Su receta para mejorar el bienestar psíquico pasa por la educación emocional y el seguimiento de cerca gracias a las ratios bajas. “Tenemos grupos más reducidos y así se crean espacios seguros”, cuenta Sigüenza, que asegura que así han podido detectar casos de acoso escolar en los colegios e institutos de los que vienen. Paula, la educadora, concuerda: “Tenemos pocos alumnos, así que podemos hacer un seguimiento de su salud mental muy cercano a raíz del vínculo profe-estudiante”. A mitad de esta frase, en su aula, una niña se acerca y le da un abrazo. Paula se ríe como diciendo “¿Ves de lo que te hablo?”.
Una tarde en Balia
Tres mujeres se juntan un día de 2001. Quieren ayudar a las familias desfavorecidas que no pueden atender bien a sus criaturas por las tardes. Así que fundan Balia en el barrio de Tetúan, una de las zonas más pobres de la capital. Se expandirán a Guadalajara en 2012 y a Sevilla en 2014, siempre con los mismos tres pilares: apoyo escolar, educación emocional y en valores.

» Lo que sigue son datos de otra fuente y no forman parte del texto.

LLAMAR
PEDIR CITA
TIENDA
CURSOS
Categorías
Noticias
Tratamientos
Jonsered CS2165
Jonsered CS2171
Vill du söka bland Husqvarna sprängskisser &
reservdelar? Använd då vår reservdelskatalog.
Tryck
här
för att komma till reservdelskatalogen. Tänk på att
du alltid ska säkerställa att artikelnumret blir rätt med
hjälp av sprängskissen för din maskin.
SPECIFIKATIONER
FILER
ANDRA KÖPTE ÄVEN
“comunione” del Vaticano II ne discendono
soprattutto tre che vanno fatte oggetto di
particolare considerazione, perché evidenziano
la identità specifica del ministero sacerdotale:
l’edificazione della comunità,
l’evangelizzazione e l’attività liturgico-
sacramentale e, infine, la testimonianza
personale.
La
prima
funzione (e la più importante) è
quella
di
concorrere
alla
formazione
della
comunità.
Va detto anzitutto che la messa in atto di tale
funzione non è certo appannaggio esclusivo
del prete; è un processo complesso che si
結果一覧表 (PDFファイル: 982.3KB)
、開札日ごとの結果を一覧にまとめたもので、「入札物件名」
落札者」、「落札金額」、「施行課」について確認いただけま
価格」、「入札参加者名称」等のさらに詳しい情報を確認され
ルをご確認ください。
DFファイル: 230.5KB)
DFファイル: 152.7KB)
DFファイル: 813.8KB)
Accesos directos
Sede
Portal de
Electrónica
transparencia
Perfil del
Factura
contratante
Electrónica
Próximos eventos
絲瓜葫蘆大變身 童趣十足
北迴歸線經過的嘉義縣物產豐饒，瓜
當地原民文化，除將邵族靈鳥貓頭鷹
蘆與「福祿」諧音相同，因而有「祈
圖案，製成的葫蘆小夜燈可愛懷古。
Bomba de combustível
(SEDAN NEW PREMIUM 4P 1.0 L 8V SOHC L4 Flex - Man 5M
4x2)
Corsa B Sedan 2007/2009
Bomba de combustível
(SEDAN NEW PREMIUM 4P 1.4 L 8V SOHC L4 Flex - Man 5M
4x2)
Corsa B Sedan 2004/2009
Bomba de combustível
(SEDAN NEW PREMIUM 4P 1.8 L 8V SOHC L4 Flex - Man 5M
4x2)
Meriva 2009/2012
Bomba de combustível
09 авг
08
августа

Suena el timbre por la tarde y más de 3.000 personas caminan desde sus centros educativos hasta las aulas de la fundación Balia. De estas, 1.598 acuden a programas de infancia y 1.700, a los de adolescencia y juventud. “Siempre, lo primero es preguntarles cómo se encuentran y cómo se sienten”, dice González Acedo, que explica el horario que tienen las personas menores de 13 años en Balia: tres horas repartidas entre apoyo escolar y actividades.
Las últimas horas del día las ocupan en tareas de inteligencia emocional, autodescubrimiento o educación en valores y hábitos saludables. La directora de comunicación de Balia pone algunos ejemplos: “Crean su propia papelera de reciclaje para desarrollar conciencia medioambiental o colorean la cara del 'monstruo de los colores' para aprender a identificar y nombrar sus emociones”. O tareas más demandantes para fomentar la autonomía en adolescentes: “Creamos grupos para que compren la merienda, de forma que tienen que trabajar en conjunto, manejar un presupuesto y crear un menú nutricionalmente adecuado”. “Buscamos que se conviertan en personas responsables, con inquietudes y con ganas de ayudar a los demás”, remata.